US negotiators in Trans-Pacific Partnership (TPP) talks fought on behalf of big drug-making companies, championing intellectual property laws that would protect their profits from competition by generic medications, leaked documents have revealed.
The protections proposed by US trade representatives may even transcend US patent laws, according to a draft copy of TPP’s intellectual property chapter leaked to Politico this week. The 90-page document, leaked to the paper by a critic of the trade deal, contains the draft proposal as it stood on May 11, before the latest TPP talks in Guam.
Provisions in the draft text could make it extremely difficult for makers of generic drugs to compete with brand-name pharmaceuticals overseas, notes Politico. They would also block the sales inside the US of generic “biologics,” new and expensive treatments for dangerous maladies, thus restricting Americans’ treatment options.
The resulting increase in health care costs to patients, companies and governments in both the US and the other 11 nations involved in the TPP could amount to “trillions” of dollars, the paper says.
On every issue discussed in the chapter – from duration and extension of patents to data retention by pharmaceutical companies – US negotiators advocated the position of big drug companies and always demanded stricter intellectual property provisions, the document indicates.
Among the most controversial provisions in the draft document is the US insistence on “patent linkage,” which would bar governments of TPP member countries from approving generic drugs if there were any outstanding patent disputes. This would allow drug companies to quash competing generics simply by filing patent claims.
“There’s very little distance between what Pharma wants and what the US is demanding,” Rohit Malpani, director of policy for Doctors Without Borders, told Politico.

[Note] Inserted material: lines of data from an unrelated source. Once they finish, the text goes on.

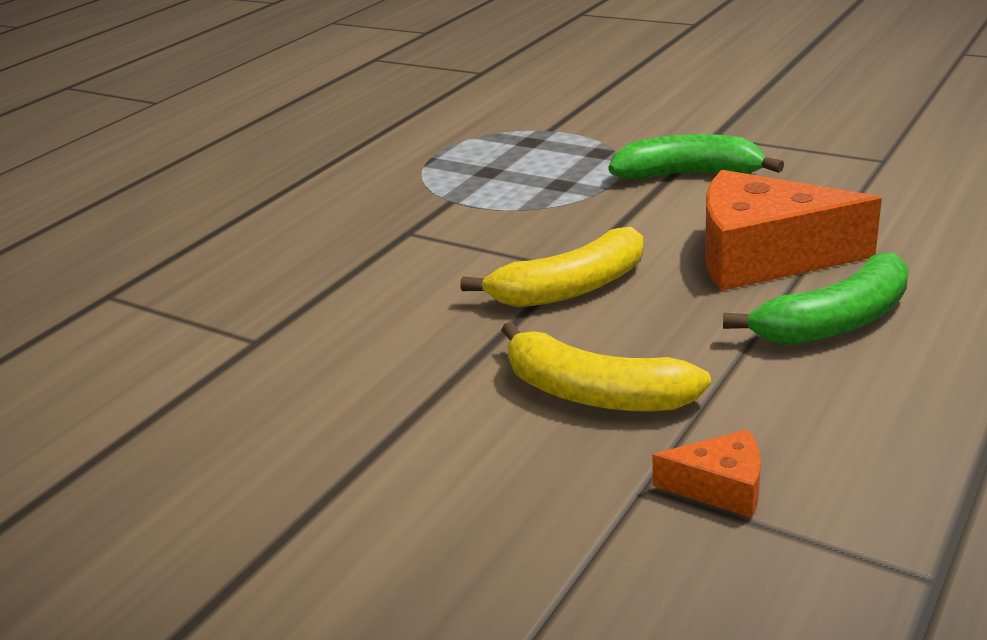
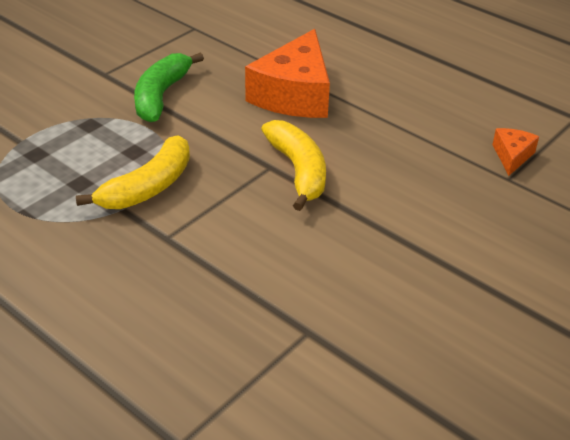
camera: 85 degrees left, 10 degrees up
(594, 393) = (422, 180): yellow banana -> yellow banana (148, 187)
(834, 322) = (376, 91): green banana -> none

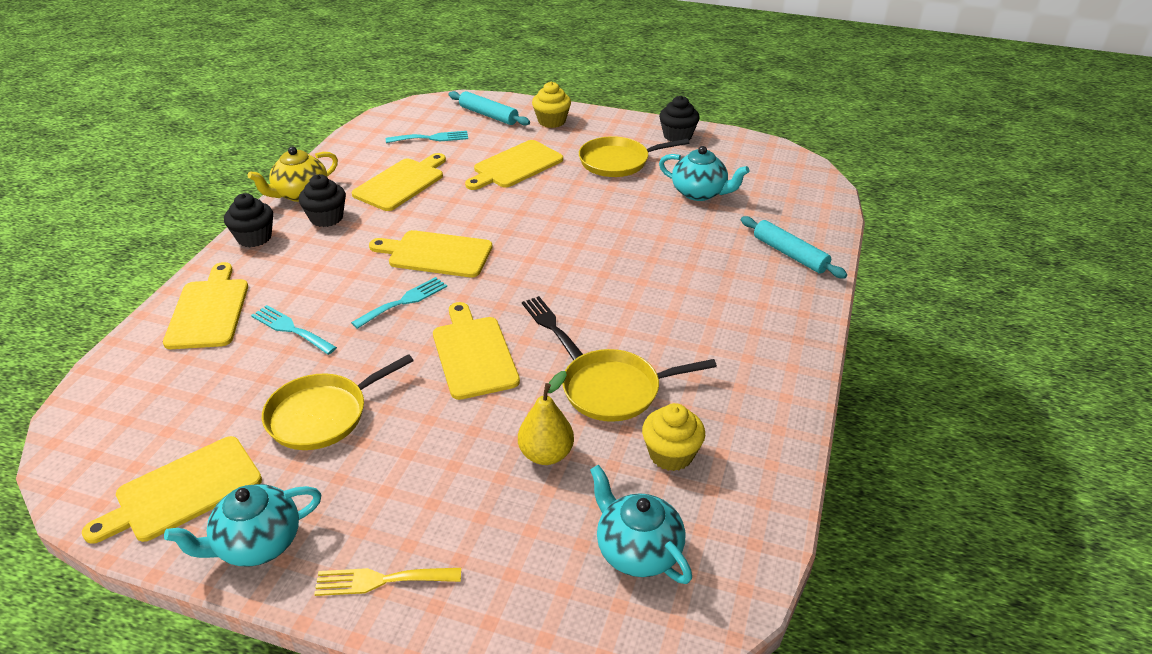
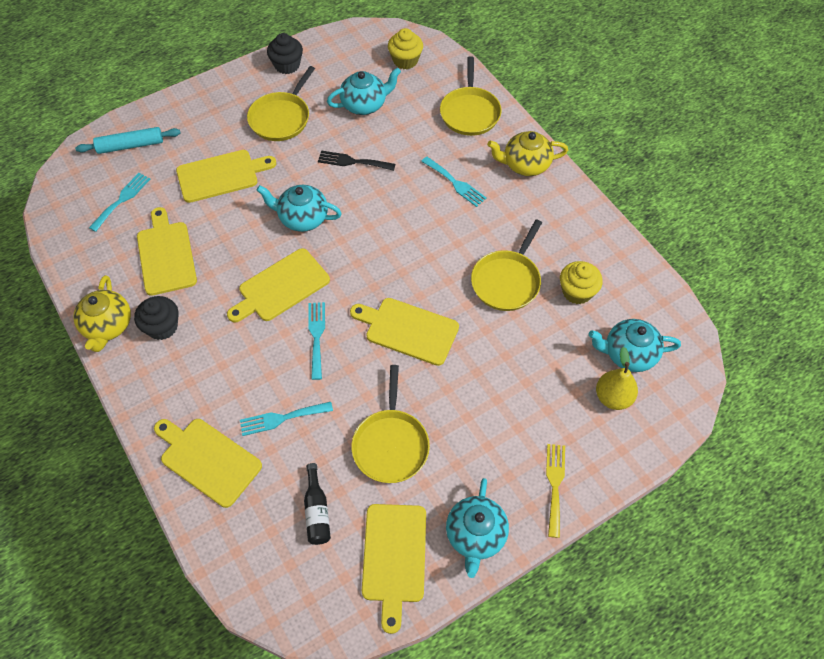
camera: 50 degrees left, 20 degrees up
(201, 406) = (317, 511): none -> black bottle
(254, 238) = (139, 386): black cupcake -> none
(381, 580) = (555, 485): yellow fork -> yellow fork turned 150 degrees clockwise
(515, 166) = (221, 175): yellow cutting board -> yellow cutting board turned 105 degrees counterclockwise
(526, 226) = (302, 218): none -> turquoise teapot
(546, 454) = (527, 349): yellow pear -> yellow pear (613, 397)
(551, 121) = (185, 116): yellow cupcake -> yellow cupcake (405, 60)
(551, 326) = (421, 274): black fork -> black fork (352, 161)
(690, 291) = (455, 183): none -> turquoise fork
(783, 324) = (525, 165): none -> yellow teapot
(790, 254) = (470, 112): turquoise rolling pin -> yellow pan

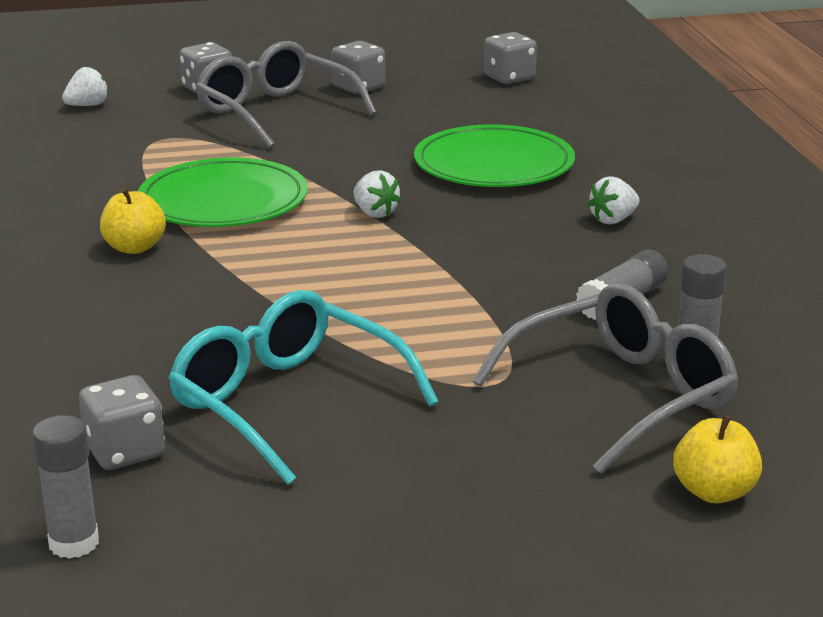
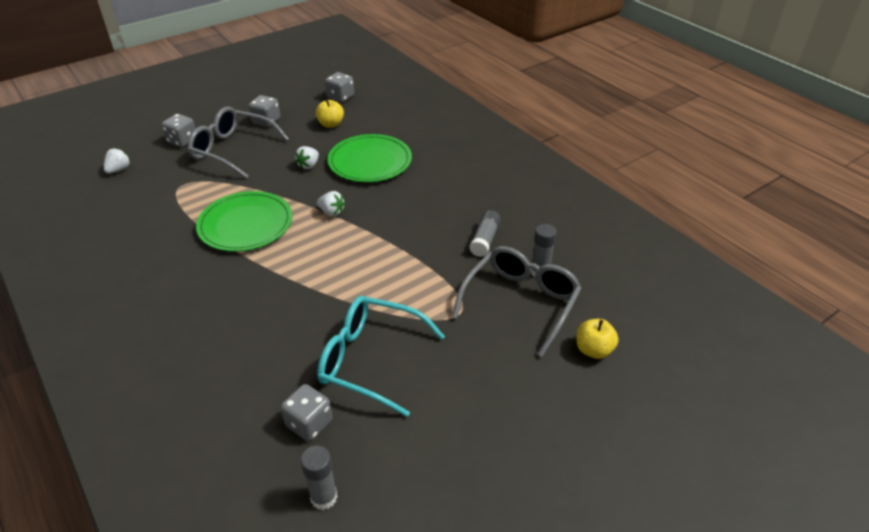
camera: 25 degrees left, 15 degrees up
(134, 247) = (218, 273): yellow apple -> yellow apple (331, 124)
(613, 220) = (449, 186): white strawberry -> white strawberry (308, 165)

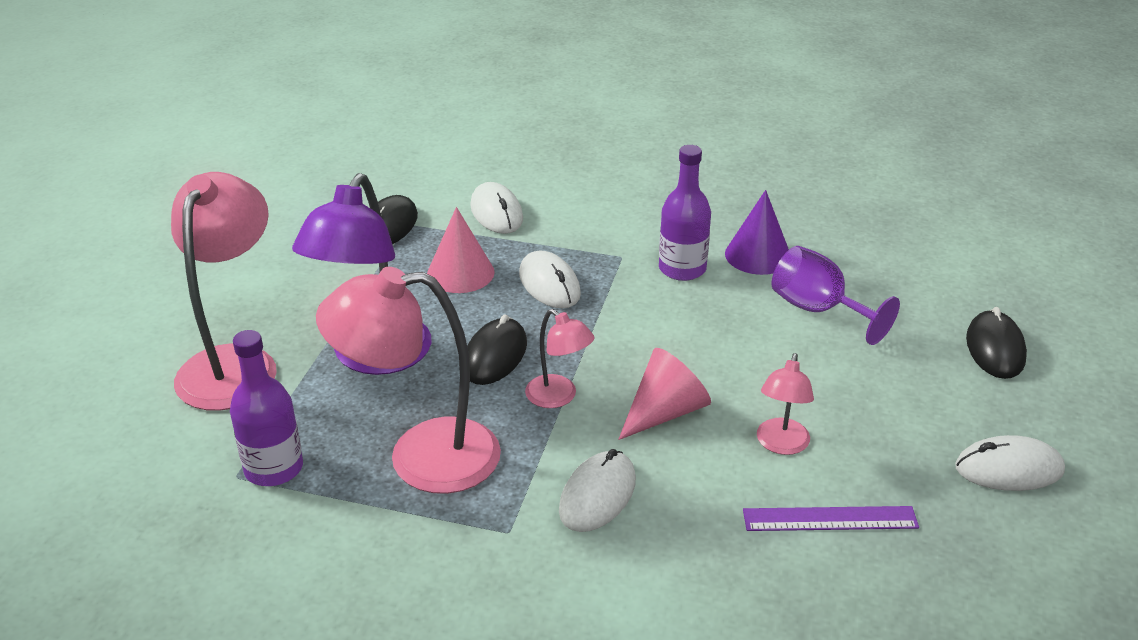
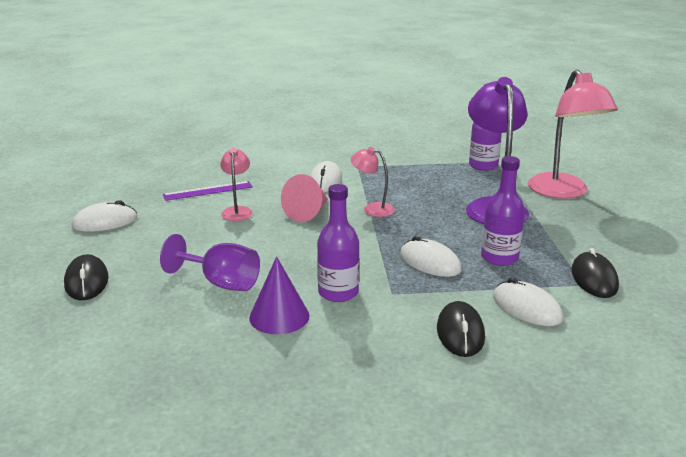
camera: 160 degrees right, 10 degrees down
(421, 457) = (421, 178): pink lamp -> none
(460, 273) = (499, 258): pink cone -> purple bottle
(495, 356) = (426, 219): black mouse -> black mouse (460, 333)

While Obama administration officials refused to authenticate the leaked document, or discuss its contents directly, they said nothing in the drafts should be considered settled until the entire deal has been finalized.
“The negotiations on intellectual property are complex and continually evolving,” said Trevor Kincaid, a spokesman for US Trade Representative Michael Froman. “On pharmaceutical products, we are working closely with stakeholders, Congress, and partner countries to develop an approach that aims to make affordable life-saving medicine more widely available while creating incentives for the development of new treatments and cures. Striking this important balance is at the heart of our work.”
Jay Taylor, vice president of the Pharmaceutical Research and Manufacturers of America, told Politico that intellectual property protections were crucial to protect the results of expensive research and enable drug companies to continue developing new medications.
“These innovations could be severely hindered if IP protections are scaled back,” Taylor said. “This is especially important in the area of biologic medicines, which could hold the key to unlocking treatments for diseases that have thwarted researchers for years.”
Malpani, of Doctors Without Borders, fears that TPP could set a dangerous precedent for future trade deals, none of which would be allowed to roll back any of its provisions, and drown the generic drug-makers in regulations and lawsuits.
“We consider this the worst-ever agreement in terms of access to medicine,” he said. “It would create higher drug prices around the world—and in the US, too.”
In pushing for “fast-track” powers to negotiate the TPP and other free-trade treaties, President Obama found himself backed by the Republicans and opposed by his own Democratic Party. After several months of heated debate, both the House and the Senate passed a bill giving the White House trade promotion authority through 2018.
Under the terms of the law, Congress will be able to approve or reject the treaties, but not offer amendments.